Records from a data source
......
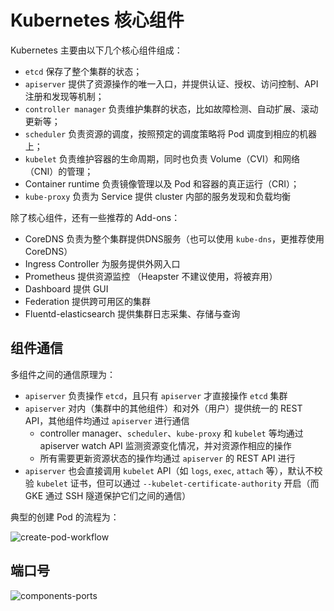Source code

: # Kubernetes 核心组件

Kubernetes 主要由以下几个核心组件组成：

- `etcd` 保存了整个集群的状态；
- `apiserver` 提供了资源操作的唯一入口，并提供认证、授权、访问控制、API 注册和发现等机制；
- `controller manager` 负责维护集群的状态，比如故障检测、自动扩展、滚动更新等；
- `scheduler` 负责资源的调度，按照预定的调度策略将 Pod 调度到相应的机器上；
- `kubelet` 负责维护容器的生命周期，同时也负责 Volume（CVI）和网络（CNI）的管理；
- Container runtime 负责镜像管理以及 Pod 和容器的真正运行（CRI）；
- `kube-proxy` 负责为 Service 提供 cluster 内部的服务发现和负载均衡


除了核心组件，还有一些推荐的 Add-ons：

- CoreDNS 负责为整个集群提供DNS服务（也可以使用 `kube-dns`，更推荐使用 CoreDNS）
- Ingress Controller 为服务提供外网入口
- Prometheus 提供资源监控 （Heapster 不建议使用，将被弃用）
- Dashboard 提供 GUI
- Federation 提供跨可用区的集群
- Fluentd-elasticsearch 提供集群日志采集、存储与查询

## 组件通信
多组件之间的通信原理为：
- `apiserver` 负责操作 `etcd`，且只有 `apiserver` 才直接操作 `etcd` 集群
- `apiserver` 对内（集群中的其他组件）和对外（用户）提供统一的 REST API，其他组件均通过 `apiserver` 进行通信
  - controller manager、`scheduler`、`kube-proxy` 和 `kubelet` 等均通过 apiserver watch API 监测资源变化情况，并对资源作相应的操作
  - 所有需要更新资源状态的操作均通过 `apiserver` 的 REST API 进行
- `apiserver` 也会直接调用 `kubelet` API（如 `logs`, `exec`, `attach` 等），默认不校验 `kubelet` 证书，但可以通过 `--kubelet-certificate-authority`
开启（而 GKE 通过 SSH 隧道保护它们之间的通信）

典型的创建 Pod 的流程为：

![create-pod-workflow](../imgs/create-pod-workflow.png)

## 端口号
![components-ports](../imgs/components-ports.png)
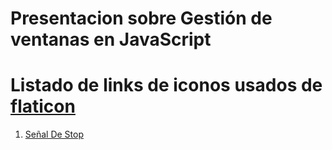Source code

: # Presentacion sobre Gestión de ventanas en JavaScript


# Listado de links de iconos usados de [flaticon](https://www.flaticon.es/)
1. [Señal De Stop](https://www.flaticon.es/icono-gratis/senal-de-stop_1743240?term=stop&page=1&position=25&page=1&position=25&related_id=1743240&origin=search)
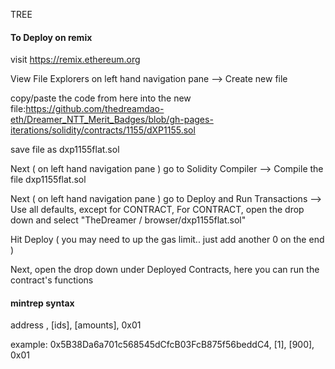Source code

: 

TREE

#### To Deploy on remix

visit https://remix.ethereum.org

View File Explorers on left hand navigation pane --> Create new file 

copy/paste the code from here into the new file:https://github.com/thedreamdao-eth/Dreamer_NTT_Merit_Badges/blob/gh-pages-iterations/solidity/contracts/1155/dXP1155.sol

save file as dxp1155flat.sol

Next ( on left hand navigation pane ) go to Solidity Compiler --> Compile the file dxp1155flat.sol

Next ( on left hand navigation pane ) go to Deploy and Run Transactions --> Use all defaults, except for CONTRACT, For CONTRACT, open the drop down and select
"TheDreamer / browser/dxp1155flat.sol"

Hit Deploy ( you may need to up the gas limit.. just add another 0 on the end )

Next, open the drop down under Deployed Contracts, here you can run the contract's functions


#### mintrep syntax
address , [ids], [amounts], 0x01

example: 0x5B38Da6a701c568545dCfcB03FcB875f56beddC4, [1], [900], 0x01


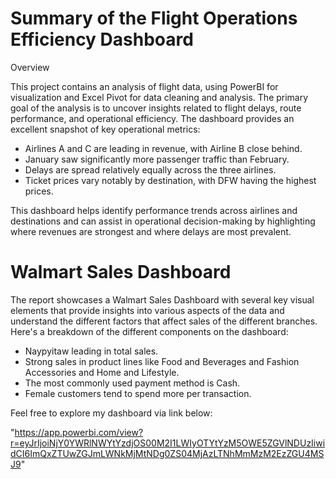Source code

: # Summary of the Flight Operations Efficiency Dashboard
Overview

This project contains an analysis of flight data, using PowerBI for visualization and Excel Pivot for data cleaning and analysis. The primary goal of the analysis is to uncover insights related to flight delays, route performance, and operational efficiency.
The dashboard provides an excellent snapshot of key operational metrics:
- Airlines A and C are leading in revenue, with Airline B close behind.
- January saw significantly more passenger traffic than February.
- Delays are spread relatively equally across the three airlines.
- Ticket prices vary notably by destination, with DFW having the highest prices.

This dashboard helps identify performance trends across airlines and destinations and can assist in operational decision-making by highlighting where revenues are strongest and where delays are most prevalent.

# Walmart Sales Dashboard
The report showcases a Walmart Sales Dashboard with several key visual elements that provide insights into various aspects of the data and understand the different factors that affect sales of the different branches. Here's a breakdown of the different components on the dashboard:
- Naypyitaw leading in total sales.
- Strong sales in product lines like Food and Beverages and Fashion Accessories and Home and Lifestyle.
- The most commonly used payment method is Cash.
- Female customers tend to spend more per transaction.

Feel free to explore my dashboard via link below:

"https://app.powerbi.com/view?r=eyJrIjoiNjY0YWRlNWYtYzdjOS00M2I1LWIyOTYtYzM5OWE5ZGVlNDUzIiwidCI6ImQxZTUwZGJmLWNkMjMtNDg0ZS04MjAzLTNhMmMzM2EzZGU4MSJ9"
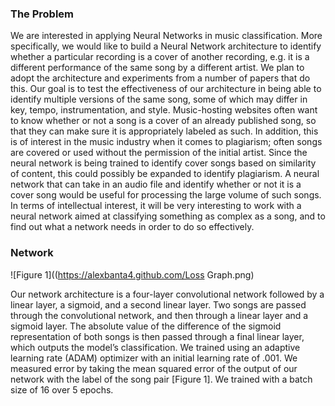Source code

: ### The Problem

We are interested in applying Neural Networks in music classification. More specifically, we would like to build a Neural Network architecture to identify whether a particular recording is a cover of another recording, e.g. it is a different performance of the same song by a different artist. We plan to adopt the architecture and experiments from a number of papers that do this. Our goal is to test the effectiveness of our architecture in being able to identify multiple versions of the same song, some of which may differ in key, tempo, instrumentation, and style.
  Music-hosting websites often want to know whether or not a song is a cover of an already published song, so that they can make sure it is appropriately labeled as such. In addition, this
is of interest in the music industry when it comes to plagiarism; often songs are covered or used without the permission of the initial artist. Since the neural network is being trained to identify cover songs based on similarity of content, this could possibly be expanded to identify plagiarism. A neural network that can take in an audio file and identify whether or not it is a cover song would be useful for processing the large volume of such songs. In terms of intellectual interest, it will be very interesting to work with a neural network aimed at classifying something as complex as a song, and to find out what a network needs in order to do so effectively.

### Network

![Figure 1]((https://alexbanta4.github.com/Loss Graph.png)

Our network architecture is a four-layer convolutional network followed by a linear layer, a sigmoid, and a second linear layer. Two songs are passed through the convolutional network, and then through a linear layer and a sigmoid layer. The absolute value of the difference of the sigmoid representation of both songs is then passed through a final linear layer, which outputs the model’s classification.
  We trained using an adaptive learning rate (ADAM) optimizer with an initial learning rate of .001. We measured error by taking the mean squared error of the output of our network with the label of the song pair [Figure 1]. We trained with a batch size of 16 over 5 epochs. 
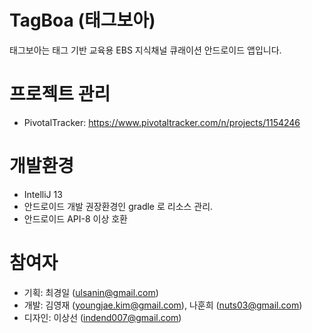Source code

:TagBoa (태그보아)
==============

태그보아는 태그 기반 교육용 EBS 지식채널 큐래이션 안드로이드 앱입니다.

# 프로젝트 관리
 - PivotalTracker: https://www.pivotaltracker.com/n/projects/1154246

# 개발환경
 - IntelliJ 13
 - 안드로이드 개발 권장환경인 gradle 로 리소스 관리.
 - 안드로이드 API-8 이상 호환

# 참여자
 - 기획: 최경일 (ulsanin@gmail.com)
 - 개발: 김영재 (youngjae.kim@gmail.com), 나훈희 (nuts03@gmail.com)
 - 디자인: 이상선 (indend007@gmail.com)
 
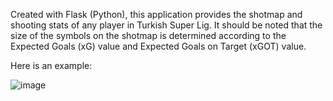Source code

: Created with Flask (Python), this application provides the shotmap and shooting stats of any player in Turkish Super Lig. It should be noted that the size of the symbols on the shotmap is determined according to the Expected Goals (xG) value and Expected Goals on Target (xGOT) value.

Here is an example:

![image](https://github.com/bariscanyeksin/fotmob_shotmap_player/assets/82212277/ffea8e0e-b5d5-432b-b6b7-a37010ce39dd)
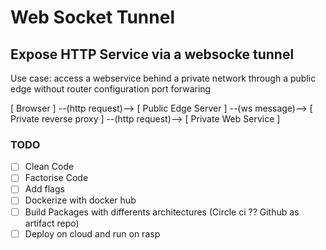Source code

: # Web Socket Tunnel 

## Expose HTTP Service via a websocke tunnel

Use case: access a webservice behind a private network through a public edge without router configuration port forwaring

[ Browser ] --(http request)--> [ Public Edge Server ] --(ws message)--> [ Private reverse proxy ] --(http request)--> [ Private Web Service ]

### TODO

- [ ] Clean Code
- [ ] Factorise Code
- [ ] Add flags
- [ ] Dockerize with docker hub
- [ ] Build Packages with differents architectures (Circle ci ?? Github as artifact repo)
- [ ] Deploy on cloud and run on rasp
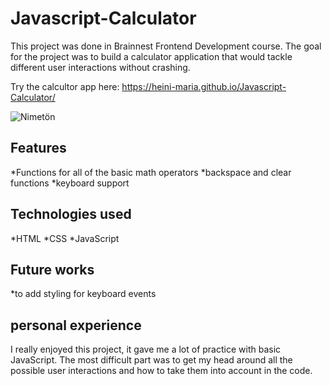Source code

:# Javascript-Calculator

This project was done in Brainnest Frontend Development course. The goal for the project was to build a calculator application that would tackle different user interactions without crashing.

Try the calcultor app here:  https://heini-maria.github.io/Javascript-Calculator/

![Nimetön](https://user-images.githubusercontent.com/115211431/208667770-209c455f-6d6a-4002-9cfc-3f453d8ae912.png)


## Features

  *Functions for all of the basic math operators
  *backspace and clear functions
  *keyboard support

## Technologies used
 
 *HTML
  *CSS
  *JavaScript
  
## Future works
  
  *to add styling for keyboard events 
 
## personal experience
I really enjoyed this project, it gave me a lot of practice with basic JavaScript. The most difficult part was to get my head around all the possible user interactions and how to take them into account in the code.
......
▶ **About this task**:
Within the entries above, find each line where "application" appears; copy every one.

▶ **Task answer**:
: Created with Flask (Python), this application provides the shotmap and shooting stats of any player in Turkish Super Lig. It should be noted that the size of the symbols on the shotmap is determined according to the Expected Goals (xG) value and Expected Goals on Target (xGOT) value.
This project was done in Brainnest Frontend Development course. The goal for the project was to build a calculator application that would tackle different user interactions without crashing.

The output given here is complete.